ANTHOLOGIE – 2010, Wilfried N’SONDE, Le silence des esprits « J’ai laissé parlé mon coeur. »

« J’ai laissé parler mon cœur. »

             Le train rempli à craquer au départ de Paris par une foule anonyme et informe s’était vidé au fil des arrêts, nous abandonnant à son rythme saccadé, avec pour seul spectacle derrière les vitres les noms illuminés des gares. Elles se suivaient se ressemblaient, peuplées d’ombres aux pas pressés qui se fondaient et disparaissaient dans la nuit de fin d’après-midi. A l’intérieur, la lumière artificielle, blanche, celle qui met tout à nu. Le bleu et le rouge des sièges séparés par un mince couloir, le sol d’un gris terne et sale sur lequel échouaient nos envies et nos mots refoulés.

            En passant près de nous, deux policiers bienveillants saluèrent « M’sieur dame » et continuèrent nonchalamment leur chemin.

            J’avais échappé au contrôle d’identité auquel je m’étais résigné. Je relevai la tête sur le sourire plein de gentillesse de Christelle. Convaincu qu’elle venait, par miracle, de me sauver de la catastrophe, je la dévisageai comme on admire une fée, elle lut dans mon regard une reconnaissance infinie. Surprise par ma réaction, gênée, Christelle se trouva un peu mal sur son siège.  

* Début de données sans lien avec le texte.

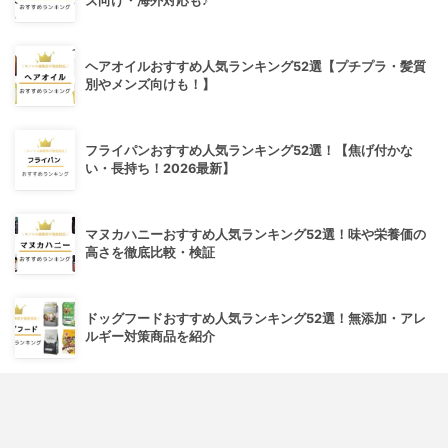
ズ向け・海外対応も♪
ヘアオイルおすすめ人気ランキング52選【プチプラ・髪質
別やメンズ向けも！】
フライパンおすすめ人気ランキング52選！【焦げ付かな
い・長持ち！2026最新】
マヌカハニーおすすめ人気ランキング52選！味や栄養価の
高さを徹底比較・検証
ドッグフードおすすめ人気ランキング52選！無添加・アレ
ルギー対策商品を紹介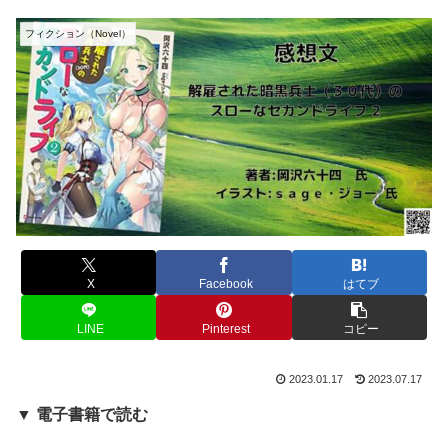
フィクション（Novel）
X
Facebook
はてブ
LINE
Pinterest
コピー
2023.01.17
2023.07.17
▼ 電子書籍で読む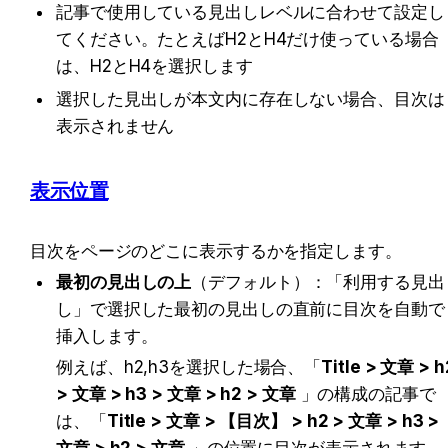
記事で使用している見出しレベルに合わせて設定し
てください。たとえばH2とH4だけ使っている場合
は、H2とH4を選択します
選択した見出しが本文内に存在しない場合、目次は
表示されません
表示位置
目次をページのどこに表示するかを指定します。
最初の見出しの上
（デフォルト）：「利用する見出
し」で選択した最初の見出しの直前に目次を自動で
挿入します。
例えば、h2,h3を選択した場合、「
Title > 文章 > h2
> 文章 > h3 > 文章 > h2 > 文章
 」の構成の記事で
は、「
Title > 文章 > 
【目次】
 > h2 > 文章 > h3 > 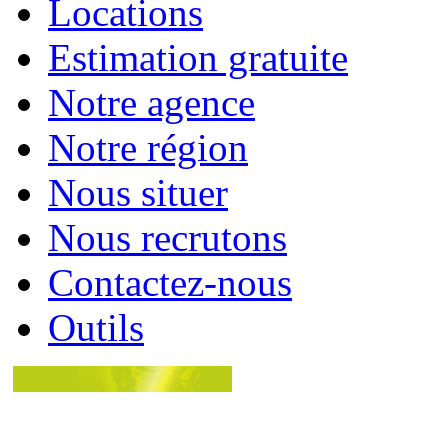
Locations
Estimation gratuite
Notre agence
Notre région
Nous situer
Nous recrutons
Contactez-nous
Outils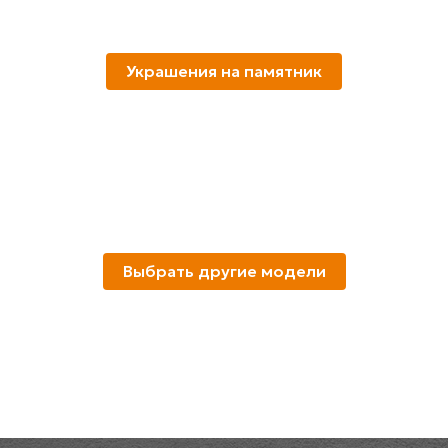
Украшения на памятник
Выбрать другие модели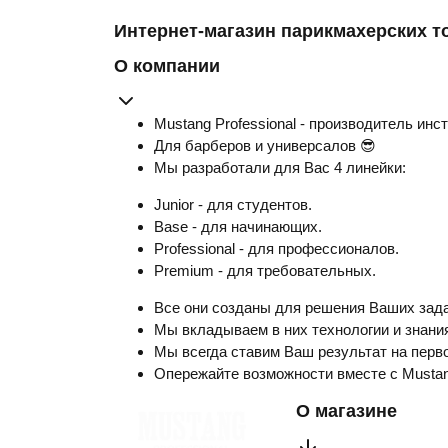
Интернет-магазин парикмахерских т
О компании
Mustang Professional - производитель инс
Для барберов и универсалов 😎
Мы разработали для Вас 4 линейки:
Junior - для студентов.
Base - для начинающих.
Professional - для профессионалов.
Premium - для требовательных.
Все они созданы для решения Ваших зада
Мы вкладываем в них технологии и знания
Мы всегда ставим Ваш результат на перво
Опережайте возможности вместе с Musta
О магазине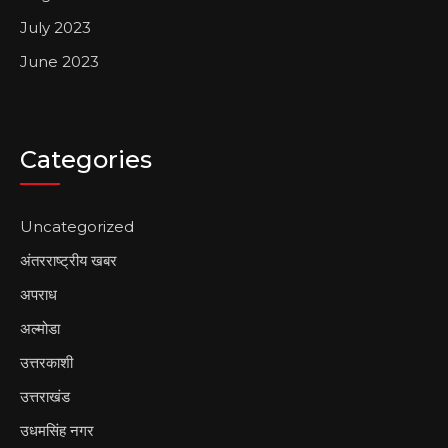
July 2023
June 2023
Categories
Uncategorized
अंतरराष्ट्रीय खबर
अपराध
अल्मोडा
उत्तरकाशी
उत्तराखंड
उधमसिंह नगर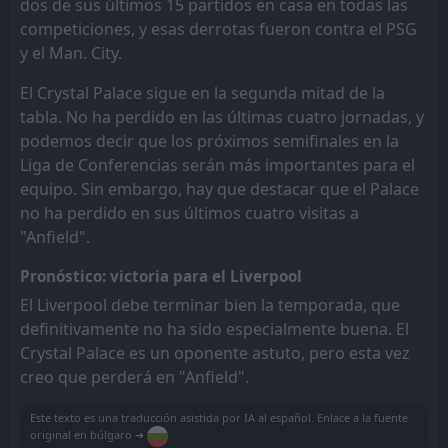
dos de sus últimos 15 partidos en casa en todas las
competiciones, y esas derrotas fueron contra el PSG
y el Man. City.
El Crystal Palace sigue en la segunda mitad de la
tabla. No ha perdido en las últimas cuatro jornadas, y
podemos decir que los próximos semifinales en la
Liga de Conferencias serán más importantes para el
equipo. Sin embargo, hay que destacar que el Palace
no ha perdido en sus últimos cuatro visitas a
"Anfield".
Pronóstico: victoria para el Liverpool
El Liverpool debe terminar bien la temporada, que
definitivamente no ha sido especialmente buena. El
Crystal Palace es un oponente astuto, pero esta vez
creo que perderá en "Anfield".
Este texto es una traducción asistida por IA al español. Enlace a la fuente
original en búlgaro ➔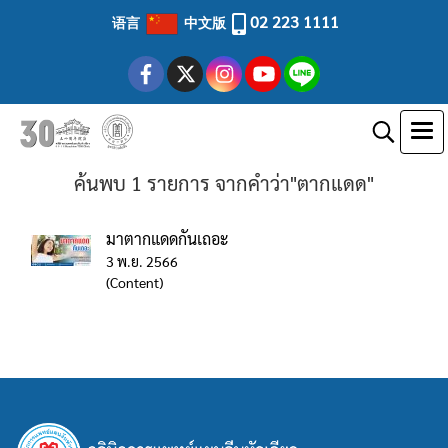
02 223 1111
语言
中文版
ค้นพบ 1 รายการ จากคำว่า"ตากแดด"
มาตากแดดกันเถอะ
3 พ.ย. 2566
(Content)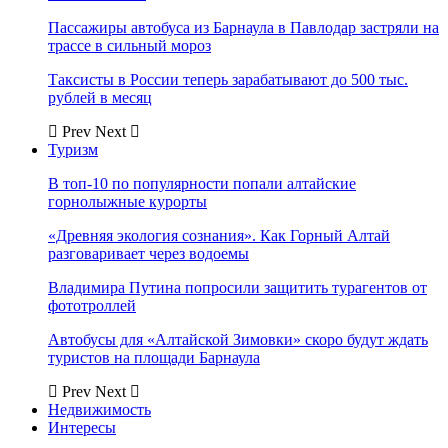
Пассажиры автобуса из Барнаула в Павлодар застряли на
трассе в сильный мороз
Таксисты в России теперь зарабатывают до 500 тыс.
рублей в месяц
Prev
Next
Туризм
В топ-10 по популярности попали алтайские
горнолыжные курорты
«Древняя экология сознания». Как Горный Алтай
разговаривает через водоемы
Владимира Путина попросили защитить турагентов от
фототроллей
Автобусы для «Алтайской Зимовки» скоро будут ждать
туристов на площади Барнаула
Prev
Next
Недвижимость
Интересы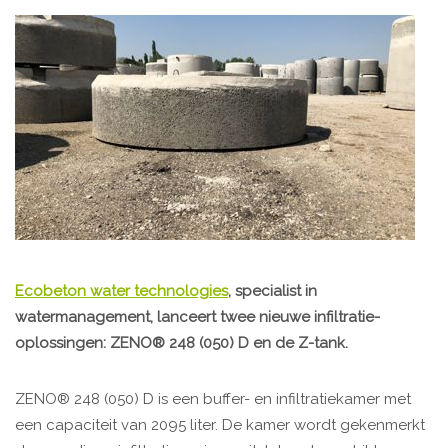
Ecobeton water technologies
, specialist in
watermanagement, lanceert twee nieuwe infiltratie-
oplossingen: ZENO® 248 (050) D en de Z-tank.
ZENO® 248 (050) D is een buffer- en infiltratiekamer met
een capaciteit van 2095 liter. De kamer wordt gekenmerkt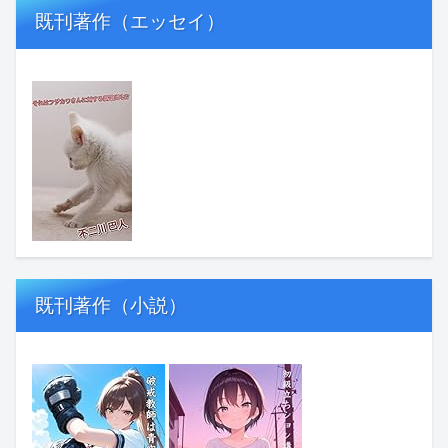
既刊著作（エッセイ）
既刊著作（小説）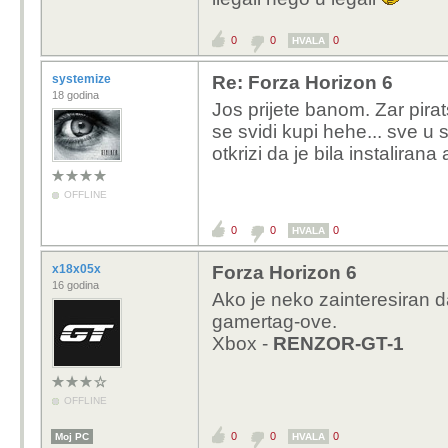
0
0
0
HVALA
systemize
Re: Forza Horizon 6
18 godina
Jos prijete banom. Zar pirat
se svidi kupi hehe... sve 
otkrizi da je bila instalirana
OFFLINE
0
0
0
HVALA
x18x05x
Forza Horizon 6
16 godina
Ako je neko zainteresiran 
gamertag-ove.
Xbox -
RENZOR-GT-1
OFFLINE
0
0
0
Moj PC
HVALA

            Etonnés, nous nous étions retrouvés seuls face à face, si proches dans l’espace, étrangers l’un à l’autre, quelque chose de troublant s’était installé dans le huis clos du wagon, nous restâmes quelques secondes sans voix. Des phrases égarées sous nos langues se taisaient dans nos regards, deux solitudes se cherchaient, s’évitaient et s’épiaient du coin des yeux derrière la barrière de silence.

            J’ai piétiné violemment ce qui me restait de fierté, rassemblé miraculeusement, ici et là en lambeaux de courage pour lui répondre sur un ton mal assuré. Habité subitement par des esprits subtils et délicats, j’ai laissé parler mon cœur.

 Je voulais me rendre à un abri pour sans domicile fixe, je me suis égaré ! Une boule remonta soudainement dans ma gorge et m’étrangla la voix. J’eus toutes les peines du monde à rajouter que je n’avais pas vraiment où aller !

N’SONDÉ (Wilfried), Le silence des esprits. , 2010, Paris, aux éditions Actes Sud, pages 38 et 39.